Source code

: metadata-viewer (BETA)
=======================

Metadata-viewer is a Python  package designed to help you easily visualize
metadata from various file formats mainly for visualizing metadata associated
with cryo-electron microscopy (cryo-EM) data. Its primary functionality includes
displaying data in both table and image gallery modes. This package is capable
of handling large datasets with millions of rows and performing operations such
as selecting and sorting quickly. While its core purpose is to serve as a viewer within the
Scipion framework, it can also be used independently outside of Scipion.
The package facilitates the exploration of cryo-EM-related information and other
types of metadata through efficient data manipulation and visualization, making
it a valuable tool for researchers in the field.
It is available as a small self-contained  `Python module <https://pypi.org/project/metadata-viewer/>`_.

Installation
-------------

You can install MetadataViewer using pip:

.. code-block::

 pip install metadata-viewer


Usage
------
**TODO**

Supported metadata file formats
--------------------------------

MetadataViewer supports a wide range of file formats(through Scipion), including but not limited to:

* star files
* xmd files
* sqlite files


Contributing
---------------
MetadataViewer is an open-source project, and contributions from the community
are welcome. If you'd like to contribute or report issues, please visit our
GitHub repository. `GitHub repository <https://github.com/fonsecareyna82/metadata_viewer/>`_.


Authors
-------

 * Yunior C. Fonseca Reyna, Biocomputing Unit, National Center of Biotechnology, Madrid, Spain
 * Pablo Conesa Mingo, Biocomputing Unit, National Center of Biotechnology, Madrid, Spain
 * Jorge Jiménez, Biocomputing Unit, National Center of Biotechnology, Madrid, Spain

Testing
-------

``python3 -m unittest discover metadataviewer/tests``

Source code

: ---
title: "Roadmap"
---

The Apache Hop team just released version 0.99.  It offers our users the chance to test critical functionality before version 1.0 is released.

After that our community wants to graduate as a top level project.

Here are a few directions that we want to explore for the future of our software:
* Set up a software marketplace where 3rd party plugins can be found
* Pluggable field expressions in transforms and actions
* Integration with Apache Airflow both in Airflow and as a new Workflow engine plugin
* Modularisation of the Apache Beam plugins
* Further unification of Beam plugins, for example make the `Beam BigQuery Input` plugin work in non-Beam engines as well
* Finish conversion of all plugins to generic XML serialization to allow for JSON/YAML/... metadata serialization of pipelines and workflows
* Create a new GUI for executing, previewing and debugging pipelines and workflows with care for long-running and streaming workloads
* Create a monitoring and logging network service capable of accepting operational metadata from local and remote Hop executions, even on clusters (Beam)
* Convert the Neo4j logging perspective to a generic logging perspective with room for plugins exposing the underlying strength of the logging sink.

++++

WHAT TO WORK ON — No line may be altered or left out when the data is written out.

SOLUTION —
Source code

: metadata-viewer (BETA)
=======================

Metadata-viewer is a Python  package designed to help you easily visualize
metadata from various file formats mainly for visualizing metadata associated
with cryo-electron microscopy (cryo-EM) data. Its primary functionality includes
displaying data in both table and image gallery modes. This package is capable
of handling large datasets with millions of rows and performing operations such
as selecting and sorting quickly. While its core purpose is to serve as a viewer within the
Scipion framework, it can also be used independently outside of Scipion.
The package facilitates the exploration of cryo-EM-related information and other
types of metadata through efficient data manipulation and visualization, making
it a valuable tool for researchers in the field.
It is available as a small self-contained  `Python module <https://pypi.org/project/metadata-viewer/>`_.

Installation
-------------

You can install MetadataViewer using pip:

.. code-block::

 pip install metadata-viewer


Usage
------
**TODO**

Supported metadata file formats
--------------------------------

MetadataViewer supports a wide range of file formats(through Scipion), including but not limited to:

* star files
* xmd files
* sqlite files


Contributing
---------------
MetadataViewer is an open-source project, and contributions from the community
are welcome. If you'd like to contribute or report issues, please visit our
GitHub repository. `GitHub repository <https://github.com/fonsecareyna82/metadata_viewer/>`_.


Authors
-------

 * Yunior C. Fonseca Reyna, Biocomputing Unit, National Center of Biotechnology, Madrid, Spain
 * Pablo Conesa Mingo, Biocomputing Unit, National Center of Biotechnology, Madrid, Spain
 * Jorge Jiménez, Biocomputing Unit, National Center of Biotechnology, Madrid, Spain

Testing
-------

``python3 -m unittest discover metadataviewer/tests``

Source code

: ---
title: "Roadmap"
---

The Apache Hop team just released version 0.99.  It offers our users the chance to test critical functionality before version 1.0 is released.

After that our community wants to graduate as a top level project.

Here are a few directions that we want to explore for the future of our software:
* Set up a software marketplace where 3rd party plugins can be found
* Pluggable field expressions in transforms and actions
* Integration with Apache Airflow both in Airflow and as a new Workflow engine plugin
* Modularisation of the Apache Beam plugins
* Further unification of Beam plugins, for example make the `Beam BigQuery Input` plugin work in non-Beam engines as well
* Finish conversion of all plugins to generic XML serialization to allow for JSON/YAML/... metadata serialization of pipelines and workflows
* Create a new GUI for executing, previewing and debugging pipelines and workflows with care for long-running and streaming workloads
* Create a monitoring and logging network service capable of accepting operational metadata from local and remote Hop executions, even on clusters (Beam)
* Convert the Neo4j logging perspective to a generic logging perspective with room for plugins exposing the underlying strength of the logging sink.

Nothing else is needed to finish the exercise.